Author: Patrick Butler
The tiny office of North Kensington Law Centre is in a long, gloomy cellar beneath a council block adjoining Grenfell Tower in west London. A few yards away, the burned-out tower looms, covered in white plastic sheeting, a reminder of the injustice and social neglect the centre was set up to challenge.
NKLC’s director, Annie Campbell Viswanathan, said: “We provide access to justice for people who cannot afford to take up their rights.” The mission has changed little since NKLC was up as the UK’s first law centre in 1970 to take on exploitative landlords in what were then the slum areas of Notting Hill and Ladbroke Grove.
Housing remains a huge part of its work, especially since the Grenfell fire in 2017. (It provided assistance for scores of families who lived in and around the tower.) But the centre also manages a growing immigration caseload fuelled by the hostile environment policies that triggered the Windrush scandal.
The scandal, revealed in a series of award-winning Guardian articles, showed how members of the Caribbean community in the UK were detained, made homeless and jobless, and in some cases deported, despite having lived legally in the country for decades, simply because they lacked documentation to prove they had a right to stay.
Campbell Viswanathan said law centres started picking up hostile environment cases from 2013, as people – not only from the Caribbean – came to them having been suspended from their jobs. As immigration conditions tightened, people turned up threatened with eviction, or being unable to renew driving licenses or open bank accounts. “It’s state bullying of the most vulnerable people in our society,” she said.

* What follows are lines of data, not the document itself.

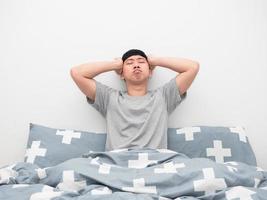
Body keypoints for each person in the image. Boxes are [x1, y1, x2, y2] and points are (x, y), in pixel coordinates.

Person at [70, 49, 199, 151]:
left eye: (141, 62)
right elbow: (77, 73)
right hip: (117, 163)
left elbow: (192, 67)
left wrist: (155, 60)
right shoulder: (109, 98)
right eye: (130, 63)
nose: (136, 65)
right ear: (121, 74)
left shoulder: (163, 96)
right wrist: (115, 64)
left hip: (155, 163)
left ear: (150, 72)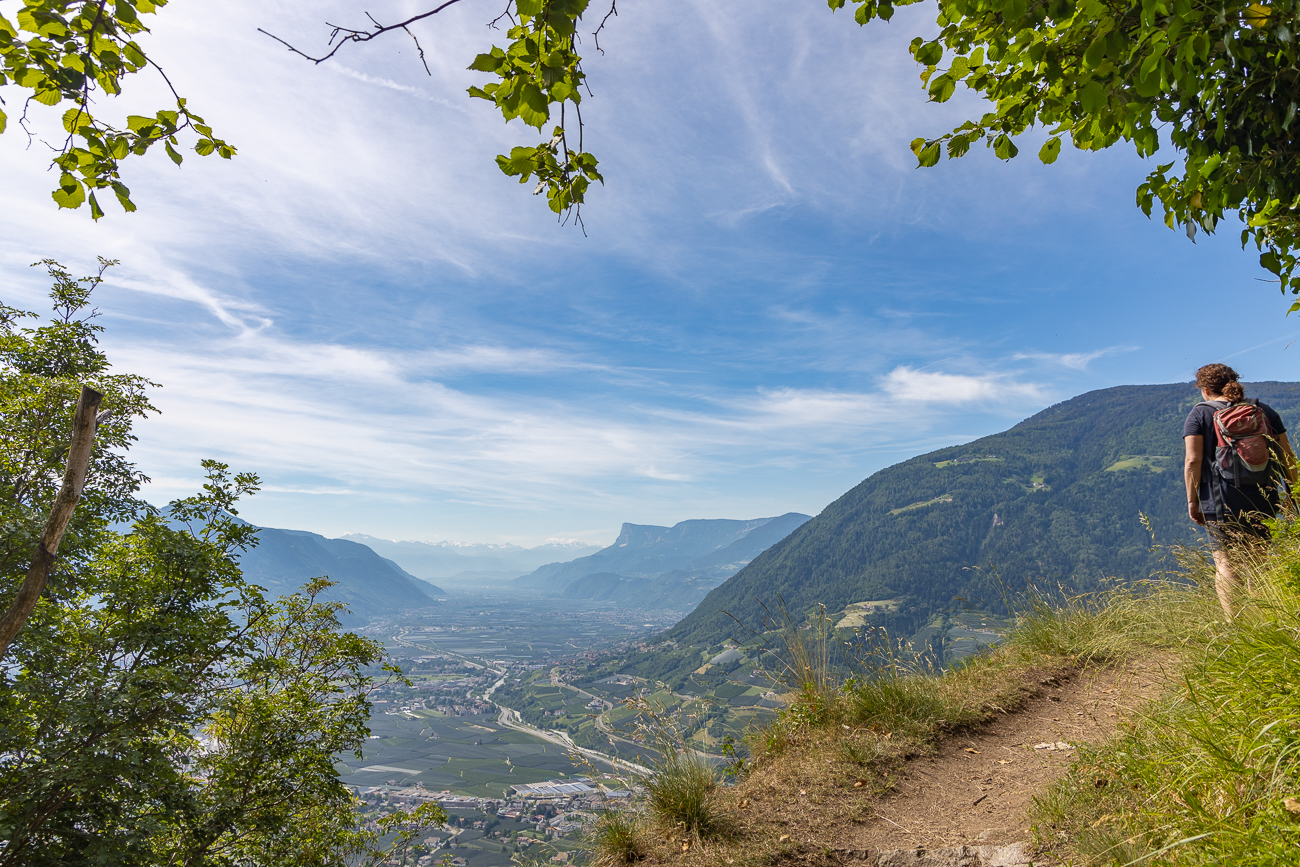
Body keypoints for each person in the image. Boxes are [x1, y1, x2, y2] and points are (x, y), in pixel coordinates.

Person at [1183, 363, 1297, 618]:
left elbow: (1192, 461)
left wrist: (1193, 501)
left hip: (1220, 499)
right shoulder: (1263, 411)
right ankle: (1263, 622)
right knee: (1259, 562)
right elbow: (1287, 455)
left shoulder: (1200, 414)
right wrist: (1293, 492)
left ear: (1205, 389)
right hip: (1264, 494)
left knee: (1226, 563)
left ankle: (1235, 626)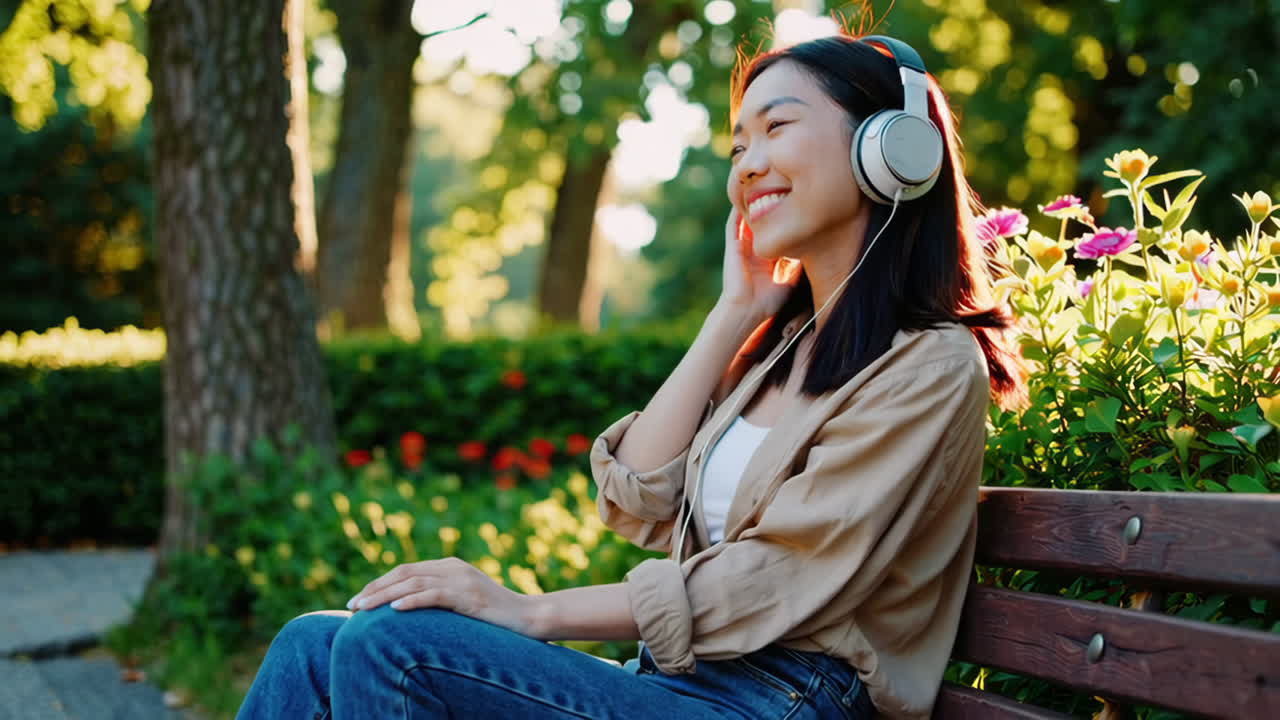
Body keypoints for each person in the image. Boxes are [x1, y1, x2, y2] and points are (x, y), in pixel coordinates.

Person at [234, 31, 1028, 720]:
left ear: (889, 150)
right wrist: (732, 316)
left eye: (776, 127)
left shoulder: (929, 364)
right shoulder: (783, 353)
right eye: (737, 147)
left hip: (783, 701)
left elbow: (774, 577)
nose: (748, 165)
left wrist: (530, 613)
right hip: (683, 685)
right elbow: (638, 493)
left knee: (393, 646)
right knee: (314, 643)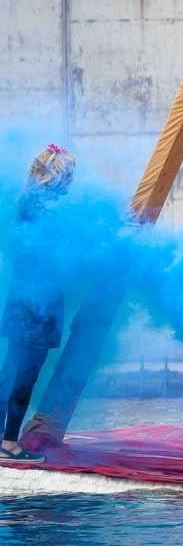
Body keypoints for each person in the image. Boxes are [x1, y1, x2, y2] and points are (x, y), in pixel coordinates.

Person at [0, 144, 76, 463]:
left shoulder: (30, 202)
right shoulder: (45, 207)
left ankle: (4, 437)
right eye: (68, 173)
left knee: (12, 370)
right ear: (54, 175)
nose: (72, 180)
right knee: (24, 374)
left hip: (29, 299)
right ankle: (8, 441)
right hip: (37, 304)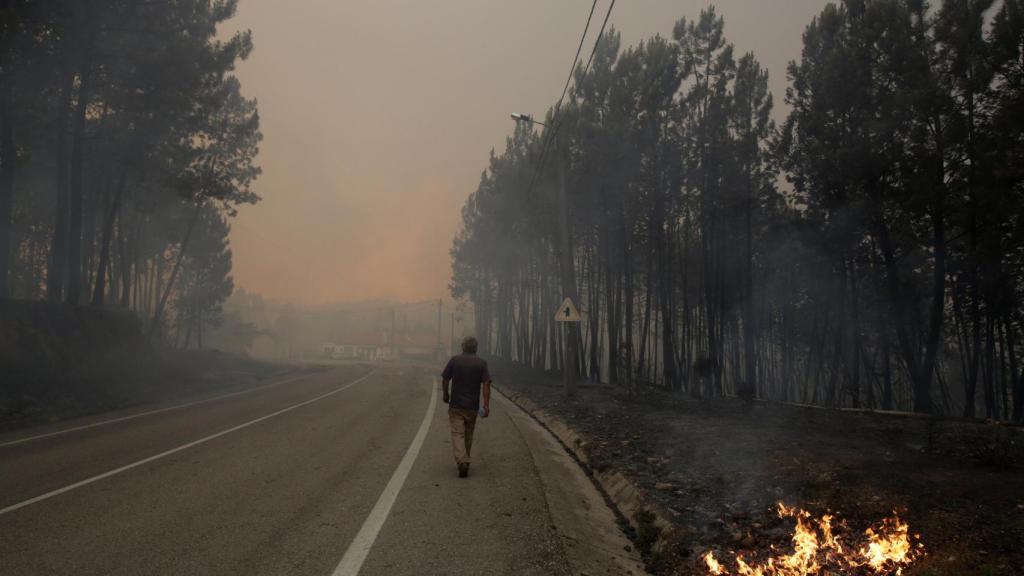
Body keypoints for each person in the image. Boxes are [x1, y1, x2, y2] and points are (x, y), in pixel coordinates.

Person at [441, 336, 491, 478]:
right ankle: (465, 461)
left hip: (456, 405)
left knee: (458, 433)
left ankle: (462, 460)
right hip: (472, 407)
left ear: (463, 347)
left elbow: (445, 378)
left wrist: (445, 394)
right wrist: (486, 405)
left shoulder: (455, 360)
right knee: (468, 434)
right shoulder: (481, 363)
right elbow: (486, 383)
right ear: (476, 348)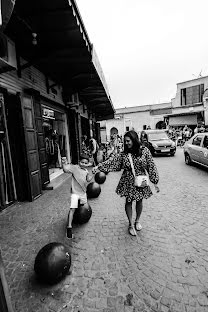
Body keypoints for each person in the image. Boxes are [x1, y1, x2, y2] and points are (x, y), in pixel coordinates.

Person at [93, 130, 159, 236]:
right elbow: (112, 162)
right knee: (129, 201)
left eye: (128, 141)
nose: (126, 143)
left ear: (134, 139)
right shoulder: (124, 154)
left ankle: (137, 221)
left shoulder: (144, 150)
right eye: (125, 141)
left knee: (139, 200)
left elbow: (151, 165)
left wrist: (154, 180)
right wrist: (98, 167)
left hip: (140, 179)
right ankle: (130, 224)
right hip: (128, 181)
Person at [62, 154, 93, 239]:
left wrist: (92, 173)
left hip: (83, 194)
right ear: (79, 162)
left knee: (83, 205)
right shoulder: (75, 168)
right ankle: (69, 227)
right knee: (72, 209)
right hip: (75, 193)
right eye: (81, 162)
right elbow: (65, 170)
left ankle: (78, 215)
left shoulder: (86, 171)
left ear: (87, 164)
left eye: (85, 163)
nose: (83, 164)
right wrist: (64, 163)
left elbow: (88, 179)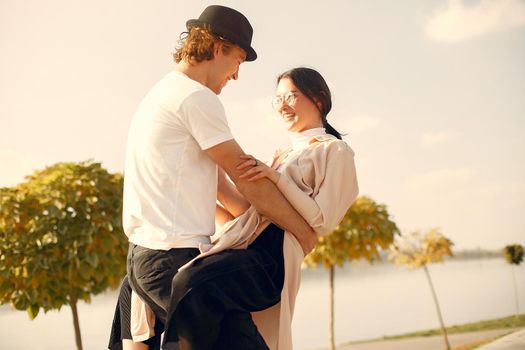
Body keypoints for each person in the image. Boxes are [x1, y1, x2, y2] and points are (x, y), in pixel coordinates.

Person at [108, 5, 318, 350]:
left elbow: (222, 189)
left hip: (147, 257)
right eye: (237, 60)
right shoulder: (196, 98)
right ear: (218, 48)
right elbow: (246, 177)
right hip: (173, 261)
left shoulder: (160, 94)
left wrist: (258, 223)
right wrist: (302, 230)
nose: (235, 75)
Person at [127, 67, 359, 350]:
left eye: (291, 96)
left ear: (319, 99)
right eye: (277, 99)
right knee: (131, 289)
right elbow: (248, 216)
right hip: (241, 245)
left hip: (273, 257)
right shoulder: (282, 156)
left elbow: (321, 219)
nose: (282, 106)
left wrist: (275, 178)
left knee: (192, 281)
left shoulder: (335, 151)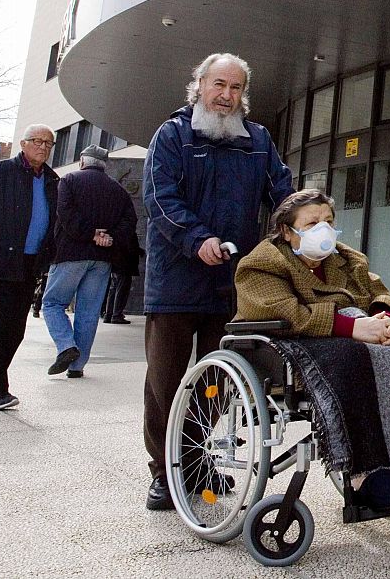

Much of the increase in immigration work at the centre is driven by poor Home Office decision-making on immigration applications, she added: “Officials are not really looking at cases on their merits, they are saying, in effect ‘How can we refuse this application?’”
In one case, a Bangladeshi woman received a terse letter from the Home Office demanding she leave the country. The department’s records were subsequently revealed to show she had leave to remain. In another, a severely disabled Colombian client was getting married when immigration officials arrived at his wedding and unfairly deported him. He subsequently won the right to re-enter the country.
Campbell Viswanathan said the government’s “merciless pursuit” of immigrants disproportionately affects people without the resources to seek legal redress. That is where law centres step in – NKLC wins most of its immigration cases. “We persevere, we keep on at it and we win justice,” she said.
The law centre only fights cases it believes have a realistic chance of success. NKLC’s budget has shrunk by roughly one-third since 2010 as a result of legal aid reductions and local authority cuts. Even so, it tries not to turn anyone away without help, even if this is to direct them to a homeless hostel or food bank.
NKLC is one of of 43 local providers of legal aid represented by the Law Centres Network, one of the Guardian and Observer’s 2018 appeal charities. The network’s share of appeal donations will be used to create a fund that its members can draw on to create extra capacity to work with clients unfairly affected by the hostile environment policy.
Peter Kandler, 83, helped set up NKLC, and as a trustee, remains a link to its radical roots. He appeared in a short government-funded film in 1973 taking a crowbar to a boarded-up front door to gain re-entry to a house from which his clients had been illegally evicted. Kandler “is more of a legal battler than a traditional solicitor”, the presenter declared. “He’s not afraid of getting his hands dirty for a good cause.”
The film showed Kandler in NKLC’s old office in an butcher’s shop, cigarette in hand, explaining why he set up the centre. His said his aim was to help ordinary people stand up for themselves “and not be crushed by the system”.
He was part of a group of leftwing activists who came to the area in the late 1960s to set up community projects and fight Rachmanitelandlords. It was a world of venal solicitors, corrupt and violent police officers, and racist judges. “One judge asked my client: ‘How long have you been in the country?’ His second question was: ‘Are you on social security and if so, why?’”
Conditions are not as bad now, he said, but the treatment of tenants, in particular, is still appalling. Hard-won housing rights evaporated under Margaret Thatcher’s government in the 1980s, and austerity cuts, have massively eroded the capacity of law centres to assist people facing injustice, whether in welfare, housing or immigration.
Not having access to legal rights is like “not being able to go to the dentist or a doctor on the NHS”, Kandler said. “There has to be a system, which without charging, helps the homeless, the poor and the working class.”